Historical Correlation & Recent Divergence
Analysis of Bitcoin’s performance against the NASDAQ 100 throughout the year reveals a period of near-synchronous movement for most of the year. However, recent months have seen a divergence, with a significant crypto market downturn not mirrored by a similar decline in the NASDAQ 100. This leads to the proposition that Bitcoin might act as a “precursor” to potential future movements in the tech sector, but emphatically not as a causative agent.
Market Cap Disparity & Limited Systemic Risk
A key argument presented is that the cryptocurrency market is simply too small to significantly impact the larger stock market. The current total cryptocurrency market capitalization is estimated at $3 trillion, dwarfed by the US stock market’s $70 trillion valuation. Bitcoin itself comprises roughly half to two-thirds of the crypto market cap. Therefore, the speaker asserts, “crypto is not going to cause a stock market crash.” This is reinforced by the statement, “It’s not the tail wagging the dog.”
Bitcoin as a Risk Sentiment Gauge
Instead of being a driver of market movements, Bitcoin is characterized as a “risk on riskoff asset.” This means its price fluctuations largely reflect broader investor sentiment regarding risk. When tech stocks decline, indicating a “riskoff” environment, Bitcoin also tends to fall, but not because of the tech stock decline, rather in response to the overall risk aversion. The speaker highlights that the overlap between Bitcoin owners and tech stock investors is substantial, further supporting this connection.

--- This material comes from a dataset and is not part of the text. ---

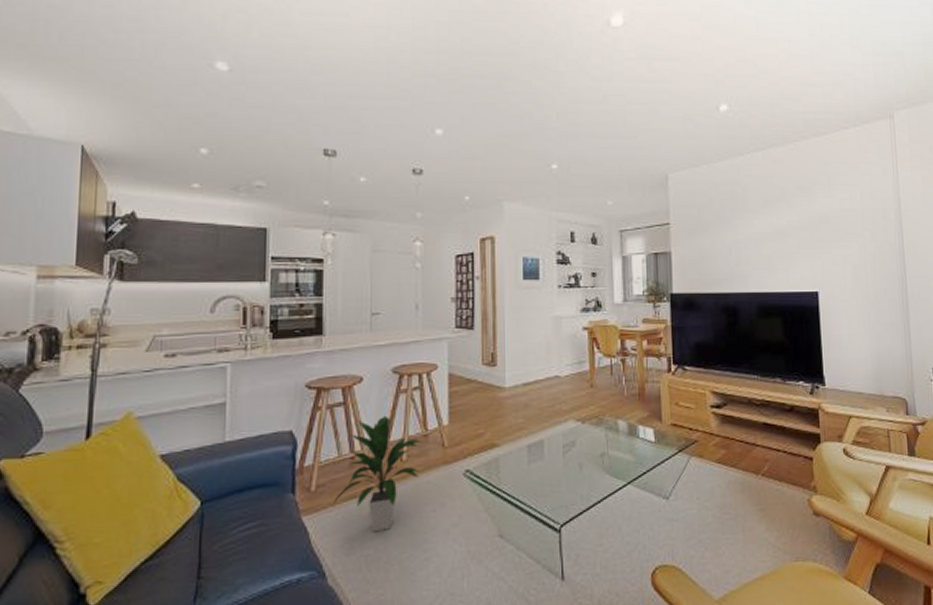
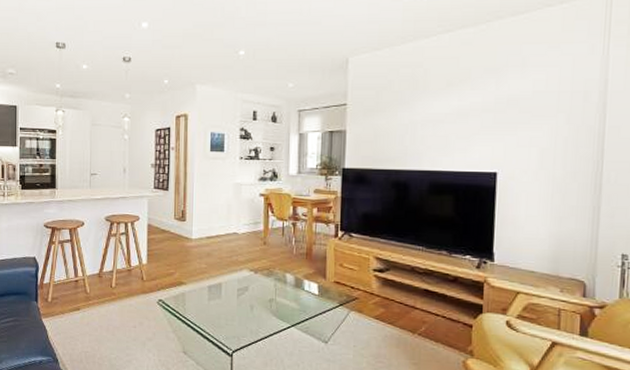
indoor plant: present [334,415,423,533] -> none [63,252,128,337]

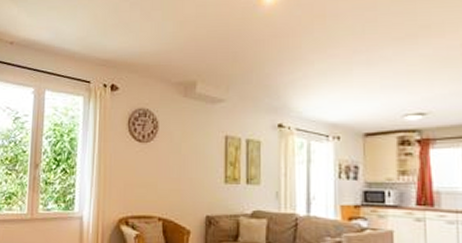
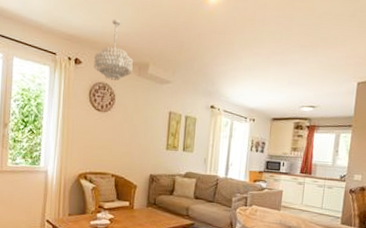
chandelier: none [132,36,177,105] -> present [94,19,133,81]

Evolution of Bitcoin’s Investment Profile
The discussion notes a shift in Bitcoin’s investment profile. Initially viewed as a venture capital investment, it now resembles a “nonprofitable tech company with no cash flow.” This comparison explains the inherent volatility, as Bitcoin trades 24/7. However, the speaker maintains that this volatility doesn’t translate to systemic risk for the broader market.
Leverage & Liquidation Dynamics
The prevalence of leverage within the cryptocurrency industry is acknowledged. Frequent liquidations of leveraged positions (“These crypto people get liquidated all the time…and these people get nuked and come back to live another day”) are common, but these events are not considered large enough to trigger a stock market correction. The speaker confidently states, “I don’t think crypto is nearly big enough to cause a stock market correction.”
Challenge & Accountability
The speaker concludes with a challenge, offering to revisit and share the clip on social media if Bitcoin were to demonstrably cause a stock market crash, stating, “And if it ever does then we'll clip this and share it on social media. Bring it.”
Synthesis
The core takeaway is that while Bitcoin’s price movements are increasingly correlated with non-profitable tech stocks, it functions as a reflection of risk sentiment rather than a cause of market fluctuations. Its relatively small market capitalization and the dynamics of leverage within the crypto space preclude it from posing a significant threat to the stability of the broader stock market. The speaker emphasizes that the observed declines in crypto are a consequence of broader market trends, not a catalyst for them.